In 1958, Tom was 21 years old when he moved to Sarasota, Florida to study at the John and Mable Ringling School of Art. "It was the cheapest art school in the country and had no academic requirements." He brags about this fact. The circus winter headquarters were in Sarasota, and this is where his love "of the carnival aesthetic" developed.
In 1960, Tom moved to Chicago. "He was consumed by the vitality, energy, and diversity of the city and never left." He lived in a cheap room in the poor Near-Northside neighborhood. The city fascinated him.
Tom applied to the School of the Chicago Art Institute with no academic background. He studied painting and photography. His earliest paintings of this time were costumed figures from the circus culture, such as acrobats and daredevils. He was attracted to people dressed in funny costumes and twisted in weird positions.
Tom worked at odd jobs, but actually supported himself by copying Rembrandts paintings and selling them to doctors and dentists. This money helped pay his tuition. In 1965, he got his M. F. A., which helped keep him out of Vietnam.
His first film, entitled "O" was made on 16mm film. This film was experimental, and it was "montage of flying trapeze acts, drag races and parades." Film making at this time was a new art form. The rules were still being written and bent. There were no film schools at this time.
Tom became part of the Chicago Underground. It was made up of about ten filmmakers.

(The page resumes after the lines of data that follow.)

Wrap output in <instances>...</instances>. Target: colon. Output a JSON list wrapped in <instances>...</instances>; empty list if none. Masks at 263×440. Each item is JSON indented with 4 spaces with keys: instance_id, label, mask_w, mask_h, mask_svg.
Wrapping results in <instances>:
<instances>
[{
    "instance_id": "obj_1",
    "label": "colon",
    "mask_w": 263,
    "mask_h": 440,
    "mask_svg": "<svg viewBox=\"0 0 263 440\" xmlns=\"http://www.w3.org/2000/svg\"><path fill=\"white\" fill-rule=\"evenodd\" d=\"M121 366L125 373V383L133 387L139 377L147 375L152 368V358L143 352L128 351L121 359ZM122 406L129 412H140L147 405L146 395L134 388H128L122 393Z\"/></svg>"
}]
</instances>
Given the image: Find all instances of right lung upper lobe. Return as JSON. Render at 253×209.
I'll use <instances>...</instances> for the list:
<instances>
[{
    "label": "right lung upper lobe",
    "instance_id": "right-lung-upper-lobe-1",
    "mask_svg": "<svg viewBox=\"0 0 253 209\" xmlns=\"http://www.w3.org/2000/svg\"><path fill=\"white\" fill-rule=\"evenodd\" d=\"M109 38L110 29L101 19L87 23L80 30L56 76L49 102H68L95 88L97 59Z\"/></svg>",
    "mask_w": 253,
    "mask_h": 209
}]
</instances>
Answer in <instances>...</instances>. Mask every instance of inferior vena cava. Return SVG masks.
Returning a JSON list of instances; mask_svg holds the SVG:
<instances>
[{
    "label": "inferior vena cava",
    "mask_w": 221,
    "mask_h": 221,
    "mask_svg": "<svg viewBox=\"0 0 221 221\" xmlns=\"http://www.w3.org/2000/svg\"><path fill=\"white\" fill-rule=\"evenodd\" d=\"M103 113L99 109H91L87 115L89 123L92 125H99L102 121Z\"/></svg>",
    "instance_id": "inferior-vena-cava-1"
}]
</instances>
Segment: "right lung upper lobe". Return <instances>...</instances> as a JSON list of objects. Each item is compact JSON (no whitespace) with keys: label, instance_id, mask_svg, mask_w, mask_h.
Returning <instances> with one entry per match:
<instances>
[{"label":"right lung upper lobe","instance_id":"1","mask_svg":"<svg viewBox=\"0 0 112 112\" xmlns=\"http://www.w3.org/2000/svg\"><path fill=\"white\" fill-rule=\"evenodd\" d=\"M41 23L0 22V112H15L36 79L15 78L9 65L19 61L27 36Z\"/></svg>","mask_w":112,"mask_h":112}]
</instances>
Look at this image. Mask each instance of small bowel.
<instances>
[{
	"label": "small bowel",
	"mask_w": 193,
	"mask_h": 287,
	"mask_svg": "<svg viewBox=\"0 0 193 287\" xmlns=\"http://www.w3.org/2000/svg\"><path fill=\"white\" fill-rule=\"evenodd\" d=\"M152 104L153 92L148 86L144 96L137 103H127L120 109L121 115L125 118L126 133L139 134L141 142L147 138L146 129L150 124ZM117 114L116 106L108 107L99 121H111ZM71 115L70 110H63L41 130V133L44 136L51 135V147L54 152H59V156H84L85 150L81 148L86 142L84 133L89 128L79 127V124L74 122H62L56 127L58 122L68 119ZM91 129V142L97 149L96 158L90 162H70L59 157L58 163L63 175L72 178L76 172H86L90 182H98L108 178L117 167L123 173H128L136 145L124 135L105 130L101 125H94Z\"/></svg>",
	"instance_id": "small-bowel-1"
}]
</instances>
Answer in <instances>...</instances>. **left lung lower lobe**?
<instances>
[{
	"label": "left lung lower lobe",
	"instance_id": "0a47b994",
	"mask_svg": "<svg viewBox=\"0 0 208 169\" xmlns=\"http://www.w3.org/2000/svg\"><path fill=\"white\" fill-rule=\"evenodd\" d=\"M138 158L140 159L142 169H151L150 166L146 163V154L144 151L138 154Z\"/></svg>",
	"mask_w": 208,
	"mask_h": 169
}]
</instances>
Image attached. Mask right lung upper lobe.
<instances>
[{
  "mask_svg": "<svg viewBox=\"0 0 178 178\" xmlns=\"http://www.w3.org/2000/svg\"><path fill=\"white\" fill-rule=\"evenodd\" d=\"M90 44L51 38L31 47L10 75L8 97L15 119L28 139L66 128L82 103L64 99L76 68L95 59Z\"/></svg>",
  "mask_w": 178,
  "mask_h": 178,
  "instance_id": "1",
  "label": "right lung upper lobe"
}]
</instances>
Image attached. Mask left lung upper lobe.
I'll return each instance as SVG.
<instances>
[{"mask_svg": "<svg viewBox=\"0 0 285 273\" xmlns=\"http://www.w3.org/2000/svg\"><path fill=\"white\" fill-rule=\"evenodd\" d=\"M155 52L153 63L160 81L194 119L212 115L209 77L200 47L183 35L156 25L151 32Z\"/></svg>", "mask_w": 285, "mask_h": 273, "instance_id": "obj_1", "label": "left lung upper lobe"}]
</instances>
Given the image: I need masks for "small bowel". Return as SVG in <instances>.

There was no "particular school or direction, we did our own thing." He liked roaming the streets, filming activities and people he saw which he" expresses his fascination with the humor, delight, wonder . the absurdity."
In 1966, he made The Story Of How I Became A Tattooed Lady. This was an interview with "an elderly lady that was tattooed with over 200 tattoos and then broaden to the demolished Riverside amusement park." In 1967 he tried different subjects and styles from Pop Art to 20s style surrealism.
He made another film, which was an "ode to his old Clark street neighborhood called He. This was the "light-hearted take on homeless people, it was not the horrible thing it is today. America's In Real Trouble was another "slice of raw Americana." The Bride Stripped Bare was about the "absurd and mystical pomp bound up in grandiose ceremonies."
In 1971, lightweight sound-synch 16mm cameras made "a great impact on independent filmmaking. Another filmmaker turned him onto this new style. Ricky And Rocky, a spoof on the working class Italian/Polish-American backyard wedding and Hot Nasty, takes place in a Chicago massage parlor called Big Bertha; both show "a certain humanism in his films and letting us see the humor in social gatherings." In his film Jerry, about a deli owner who screamed, shouted, and pushed his customers. He shows from the point of view of Jerry that "he makes people feel like human beings instead of numbers. Another film was Marquette Park that looked "at the reaction of white residents to a black march into their neighborhood, generating hostility by the local Nazi organizers. Tom was able to show these events "without a trace of moralizing or manipulation."
In 1982 he completed his first feature film, Caligari's Cure. It is a "psychic exploration of Toms past. In 1988 Added Lessons continued the psychic explorations. These two features put him into his third phase of filmmaking.
Today he is teaching at Columbia College in Chicago and also teaches at Daley City College. He still wants to make another film; the Chicago of long ago only exists in memory. He still hates the commercial filmmaking culture of Hollywood, and likes the freaks and outcasts of society.